What We Know About The Russian Uranium Scheme Involving Clinton and Obama

The Obama administration and then-Secretary of State Hillary Clinton have risen to the center of controversy over a 2010 nuclear deal that handed Russia control of 20 percent of the U.S.’s uranium supply. The Uranium One deal has been referred to as a Russian nuclear bribery scheme and similar names since government documents surfaced last week showing the FBI had substantial evidence of racketeering by Russian officials before the Obama administration approved the deal.

What happened in the deal?

In October 2010, the State Department and other agencies on the Committee on Foreign Investment in the United States (CFIUS) unanimously approved the partial sale of Uranium One, a Canadian mining company, to the Russian nuclear giant Rosatom, vastly expanding Russian President Vladimir Putin’s footprint inside the U.S.’s atomic energy industry.

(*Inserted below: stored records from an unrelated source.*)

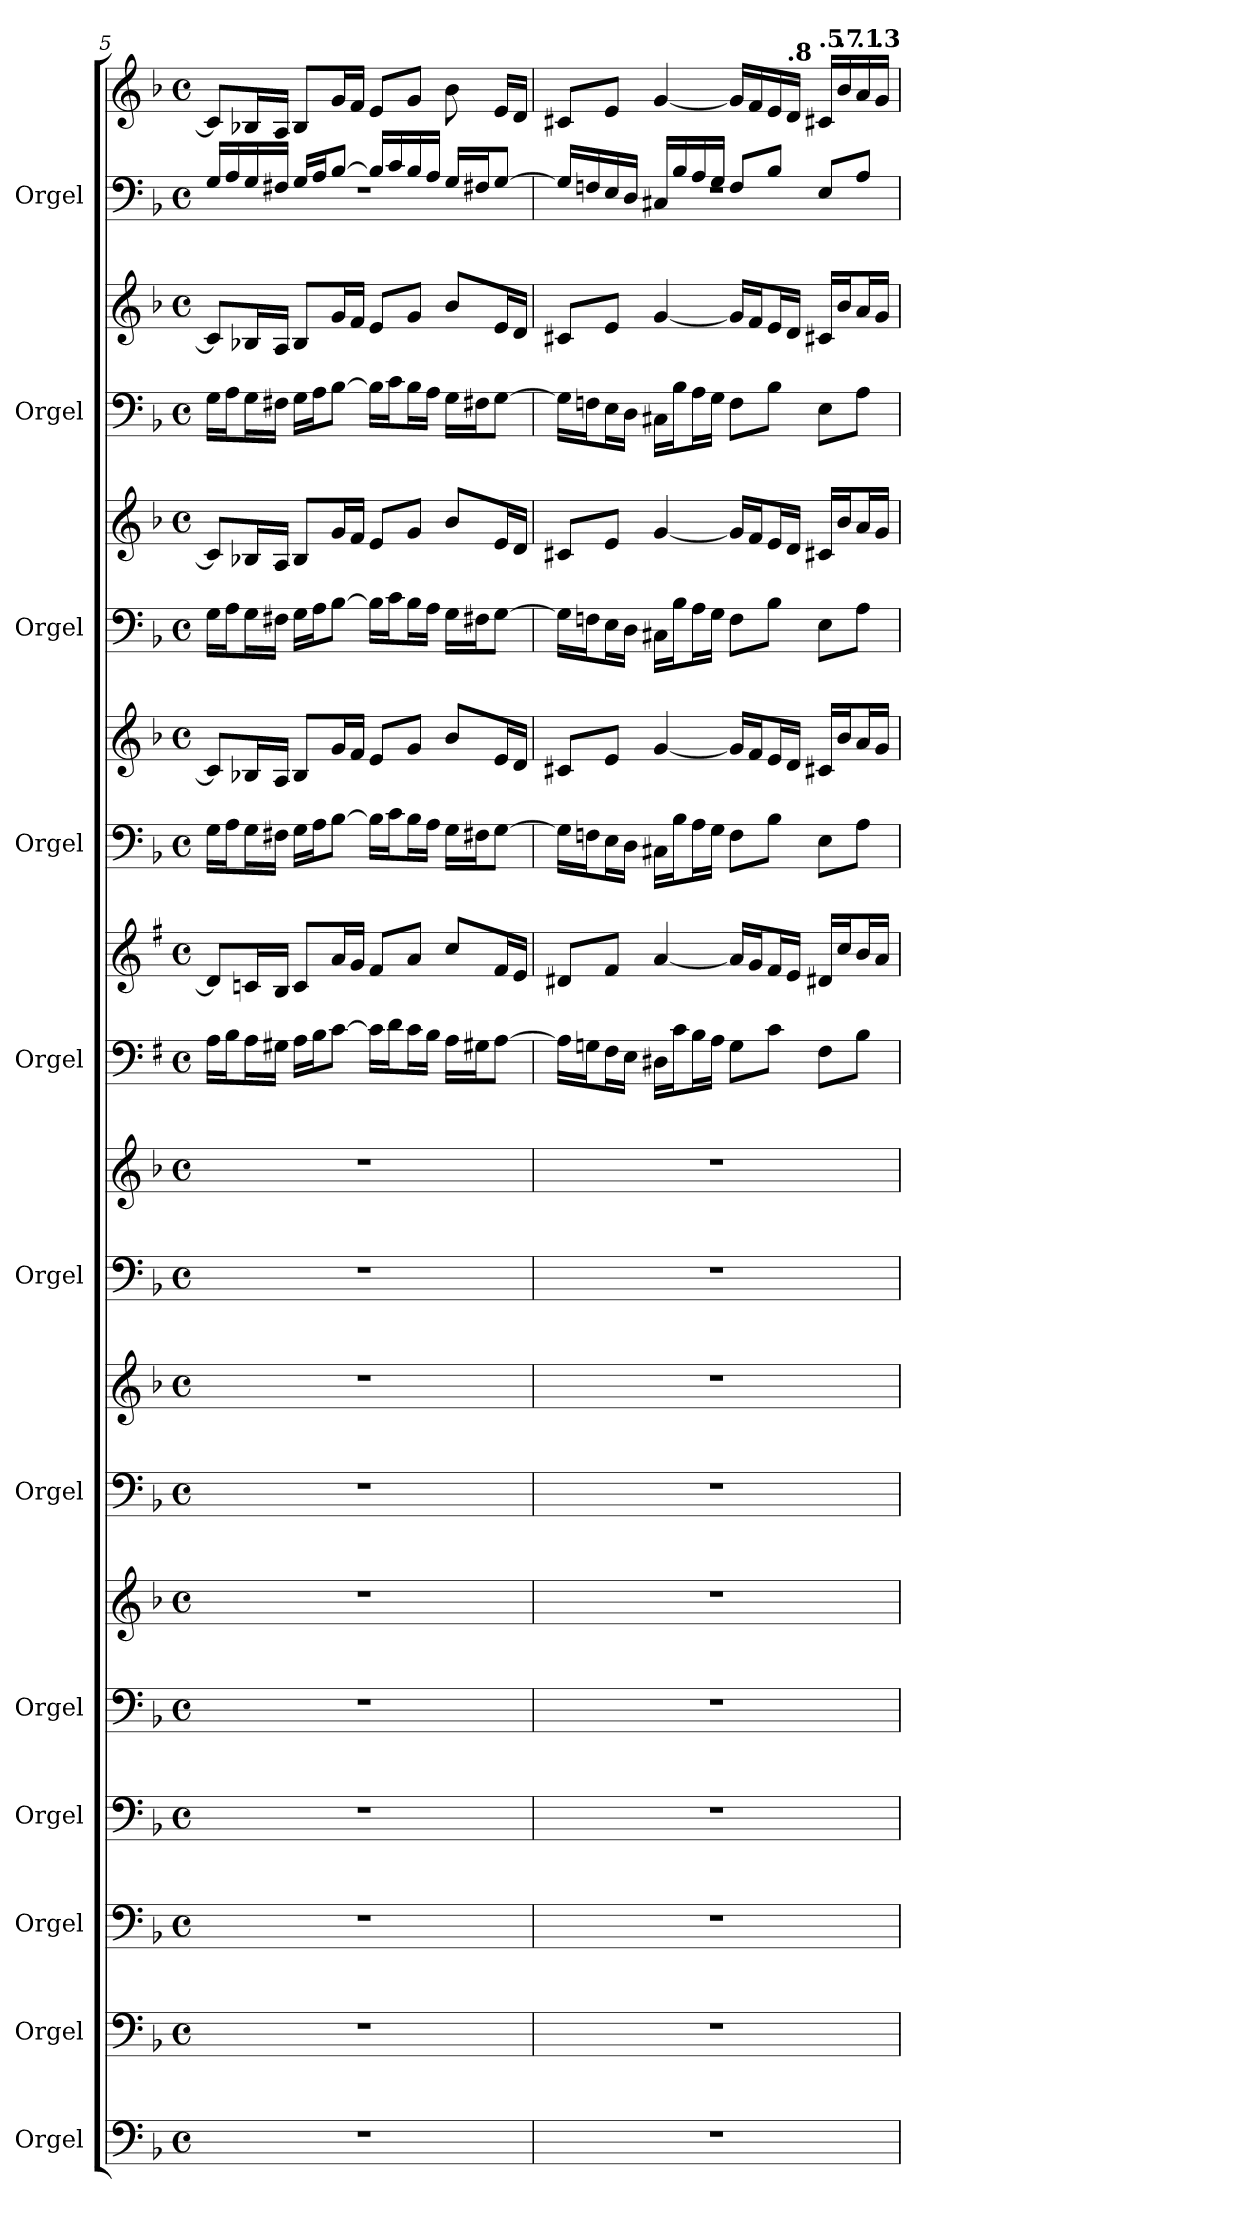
**kern	**kern	**kern	**kern	**kern	**kern	**kern	**kern	**kern	**kern	**kern	**kern	**kern	**kern	**kern	**kern	**kern	**kern	**kern	**kern
*part12	*part11	*part10	*part9	*part8	*part8	*part7	*part7	*part6	*part6	*part5	*part5	*part4	*part4	*part3	*part3	*part2	*part2	*part1	*part1
*staff20	*staff19	*staff18	*staff17	*staff16	*staff15	*staff14	*staff13	*staff12	*staff11	*staff10	*staff9	*staff8	*staff7	*staff6	*staff5	*staff4	*staff3	*staff2	*staff1
*I"Orgel	*I"Orgel	*I"Orgel	*I"Orgel	*I"Orgel	*	*I"Orgel	*	*I"Orgel	*	*I"Orgel	*	*I"Orgel	*	*I"Orgel	*	*I"Orgel	*	*I"Orgel	*
!!LO:LB:g=z
*clefF4	*clefF4	*clefF4	*clefF4	*clefF4	*clefG2	*clefF4	*clefG2	*clefF4	*clefG2	*clefF4	*clefG2	*clefF4	*clefG2	*clefF4	*clefG2	*clefF4	*clefG2	*clefF4	*clefG2
*	*	*	*	*	*	*	*	*	*	*ITrd1c2	*ITrd1c2	*	*	*	*	*	*	*	*
*k[b-]	*k[b-]	*k[b-]	*k[b-]	*k[b-]	*k[b-]	*k[b-]	*k[b-]	*k[b-]	*k[b-]	*k[b-]	*k[b-]	*k[b-]	*k[b-]	*k[b-]	*k[b-]	*k[b-]	*k[b-]	*k[b-]	*k[b-]
*M4/4	*M4/4	*M4/4	*M4/4	*M4/4	*M4/4	*M4/4	*M4/4	*M4/4	*M4/4	*M4/4	*M4/4	*M4/4	*M4/4	*M4/4	*M4/4	*M4/4	*M4/4	*M4/4	*M4/4
*met(c)	*met(c)	*met(c)	*met(c)	*met(c)	*met(c)	*met(c)	*met(c)	*met(c)	*met(c)	*met(c)	*met(c)	*met(c)	*met(c)	*met(c)	*met(c)	*met(c)	*met(c)	*met(c)	*met(c)
=5	=5	=5	=5	=5	=5	=5	=5	=5	=5	=5	=5	=5	=5	=5	=5	=5	=5	=5	=5
*	*	*	*	*	*	*	*	*	*	*	*	*	*	*	*	*	*	*^	*
1r	1r	1r	1r	1r	1r	1r	1r	1r	1r	16G\LL	8c/L]	16G\LL	8c/L]	16G\LL	8c/L]	16G\LL	8c/L]	16G/LL	1rF	8c/L]
.	.	.	.	.	.	.	.	.	.	16A\J	.	16A\J	.	16A\J	.	16A\J	.	16A/	.	.
.	.	.	.	.	.	.	.	.	.	16G\L	16B-X/L	16G\L	16B-X/L	16G\L	16B-X/L	16G\L	16B-X/L	16G/	.	16B-X/L
.	.	.	.	.	.	.	.	.	.	16F#X\JJ	16A/JJ	16F#X\JJ	16A/JJ	16F#X\JJ	16A/JJ	16F#X\JJ	16A/JJ	16F#X/JJ	.	16A/JJ
.	.	.	.	.	.	.	.	.	.	16G\LL	8B-/L	16G\LL	8B-/L	16G\LL	8B-/L	16G\LL	8B-/L	16G/LL	.	8B-/L
.	.	.	.	.	.	.	.	.	.	16A\J	.	16A\J	.	16A\J	.	16A\J	.	16A/J	.	.
.	.	.	.	.	.	.	.	.	.	[8B-\J	16g/L	[8B-\J	16g/L	[8B-\J	16g/L	[8B-\J	16g/L	[8B-/J	.	16g/L
.	.	.	.	.	.	.	.	.	.	.	16f/JJ	.	16f/JJ	.	16f/JJ	.	16f/JJ	.	.	16f/JJ
.	.	.	.	.	.	.	.	.	.	16B-\LL]	8e/L	16B-\LL]	8e/L	16B-\LL]	8e/L	16B-\LL]	8e/L	16B-/LL]	.	8e/L
.	.	.	.	.	.	.	.	.	.	16c\J	.	16c\J	.	16c\J	.	16c\J	.	16c/	.	.
.	.	.	.	.	.	.	.	.	.	16B-\L	8g/J	16B-\L	8g/J	16B-\L	8g/J	16B-\L	8g/J	16B-/	.	8g/J
.	.	.	.	.	.	.	.	.	.	16A\JJ	.	16A\JJ	.	16A\JJ	.	16A\JJ	.	16A/JJ	.	.
.	.	.	.	.	.	.	.	.	.	16G\LL	8b-/L	16G\LL	8b-/L	16G\LL	8b-/L	16G\LL	8b-/L	16G/LL	.	8b-\
.	.	.	.	.	.	.	.	.	.	16F#X\J	.	16F#X\J	.	16F#X\J	.	16F#X\J	.	16F#X/J	.	.
.	.	.	.	.	.	.	.	.	.	[8G\J	16e/L	[8G\J	16e/L	[8G\J	16e/L	[8G\J	16e/L	[8G/J	.	16e/LL
.	.	.	.	.	.	.	.	.	.	.	16d/JJ	.	16d/JJ	.	16d/JJ	.	16d/JJ	.	.	16d/JJ
=6	=6	=6	=6	=6	=6	=6	=6	=6	=6	=6	=6	=6	=6	=6	=6	=6	=6	=6	=6	=6
1r	1r	1r	1r	1r	1r	1r	1r	1r	1r	16G\LL]	8c#X/L	16G\LL]	8c#X/L	16G\LL]	8c#X/L	16G\LL]	8c#X/L	16G/LL]	1rF	8c#X/L
.	.	.	.	.	.	.	.	.	.	16Fn\J	.	16Fn\J	.	16Fn\J	.	16Fn\J	.	16Fn/	.	.
.	.	.	.	.	.	.	.	.	.	16E\L	8e/J	16E\L	8e/J	16E\L	8e/J	16E\L	8e/J	16E/	.	8e/J
.	.	.	.	.	.	.	.	.	.	16D\JJ	.	16D\JJ	.	16D\JJ	.	16D\JJ	.	16D/JJ	.	.
.	.	.	.	.	.	.	.	.	.	16C#X\LL	[4g/	16C#X\LL	[4g/	16C#X\LL	[4g/	16C#X\LL	[4g/	16C#X/LL	.	[4g/
.	.	.	.	.	.	.	.	.	.	16B-\J	.	16B-\J	.	16B-\J	.	16B-\J	.	16B-/	.	.
.	.	.	.	.	.	.	.	.	.	16A\L	.	16A\L	.	16A\L	.	16A\L	.	16A/	.	.
.	.	.	.	.	.	.	.	.	.	16G\JJ	.	16G\JJ	.	16G\JJ	.	16G\JJ	.	16G/JJ	.	.
*	*	*	*	*	*	*	*	*	*	*	*	*	*	*	*	*	*	*	*	*MM72
.	.	.	.	.	.	.	.	.	.	8F\L	16g/LL]	8F\L	16g/LL]	8F\L	16g/LL]	8F\L	16g/LL]	8F/L	.	16g/LL]
.	.	.	.	.	.	.	.	.	.	.	16f/J	.	16f/J	.	16f/J	.	16f/J	.	.	16f/
.	.	.	.	.	.	.	.	.	.	8B-\J	16e/L	8B-\J	16e/L	8B-\J	16e/L	8B-\J	16e/L	8B-/J	.	16e/
*	*	*	*	*	*	*	*	*	*	*	*	*	*	*	*	*	*	*	*	*MM71
!	!	!	!	!	!	!	!	!	!	!	!	!	!	!	!	!	!	!	!	!LO:TX:a:B:t=.8
.	.	.	.	.	.	.	.	.	.	.	16d/JJ	.	16d/JJ	.	16d/JJ	.	16d/JJ	.	.	16d/JJ
*	*	*	*	*	*	*	*	*	*	*	*	*	*	*	*	*	*	*	*	*MM71
!	!	!	!	!	!	!	!	!	!	!	!	!	!	!	!	!	!	!	!	!LO:TX:a:B:t=.5
.	.	.	.	.	.	.	.	.	.	8E\L	16c#X/LL	8E\L	16c#X/LL	8E\L	16c#X/LL	8E\L	16c#X/LL	8E/L	.	16c#X/LL
*	*	*	*	*	*	*	*	*	*	*	*	*	*	*	*	*	*	*	*	*MM70
!	!	!	!	!	!	!	!	!	!	!	!	!	!	!	!	!	!	!	!	!LO:TX:a:B:t=.7
.	.	.	.	.	.	.	.	.	.	.	16b-/J	.	16b-/J	.	16b-/J	.	16b-/J	.	.	16b-/
*	*	*	*	*	*	*	*	*	*	*	*	*	*	*	*	*	*	*	*	*MM69
!	!	!	!	!	!	!	!	!	!	!	!	!	!	!	!	!	!	!	!	!LO:TX:a:B:t=.1
.	.	.	.	.	.	.	.	.	.	8A\J	16a/L	8A\J	16a/L	8A\J	16a/L	8A\J	16a/L	8A/J	.	16a/
*	*	*	*	*	*	*	*	*	*	*	*	*	*	*	*	*	*	*	*	*MM66
!	!	!	!	!	!	!	!	!	!	!	!	!	!	!	!	!	!	!	!	!LO:TX:a:B:t=.3
.	.	.	.	.	.	.	.	.	.	.	16g/JJ	.	16g/JJ	.	16g/JJ	.	16g/JJ	.	.	16g/JJ
*	*	*	*	*	*	*	*	*	*	*	*	*	*	*	*	*	*	*v	*v	*
=	=	=	=	=	=	=	=	=	=	=	=	=	=	=	=	=	=	=	=
*-	*-	*-	*-	*-	*-	*-	*-	*-	*-	*-	*-	*-	*-	*-	*-	*-	*-	*-	*-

FBI agents and a confidential informant made secret recordings, gathered records and intercepted emails as far back as 2009, which showed that Russian officials had compromised an American uranium trucking firm with bribes and kickbacks. The Department of Justice did not bring charges until 2014.

How is Hillary Clinton involved?

Clinton served on CFIUS when the inter-agency committee voted in favor of the Uranium One deal.

The FBI and the informant prior to the deal going through also had obtained documents and an eyewitness account that Russian officials routed millions of dollars to the U.S. benefiting the charitable foundation of her husband, former President Bill Clinton.

How is the Obama administration involved?

Besides being responsible for signing off on the Uranium One deal, the Obama administration granted a U.S. temporary work visa to Russian nuclear industry executive Vadim Mikerin in December 2011 and renewed it in August 2014, according to court records that came to light on Tuesday. Mikerin engaged in illegal conduct as early as 2009 but was not arrested and charged with extortion until a few months after the Obama administration renewed his work visa.

Both the Obama administration and the Clintons have insisted that no evidence existed of Russian interference and that there were no national security concerns for CFIUS to go against the deal.

What can we expect?

Last week, the Senate Judiciary Committee demanded that 10 federal agencies that played a role in the deal disclose whether they were aware that the FBI held evidence of Russian bribery prior to passing the agreement through.

On the night of October 18, the committee stepped up its efforts by requesting permission to interview the undercover informant who had been barred from disclosing information over the nearly five-year period because he signed a nondisclosure agreement with the FBI.

On Tuesday, the committee’s chairman, Republican Senator Chuck Grassley demanded all visa records and documentation for Mikerin from the State Department and Department of Homeland Security by November 7.

President Donald Trump on Wednesday chimed in on reports that the House Intelligence Committee would also open an investigation.

“I think the uranium sale to Russia and the way it was done so underhanded with tremendous amounts of money being passed,” Trump said, “I think that's Watergate modern age.”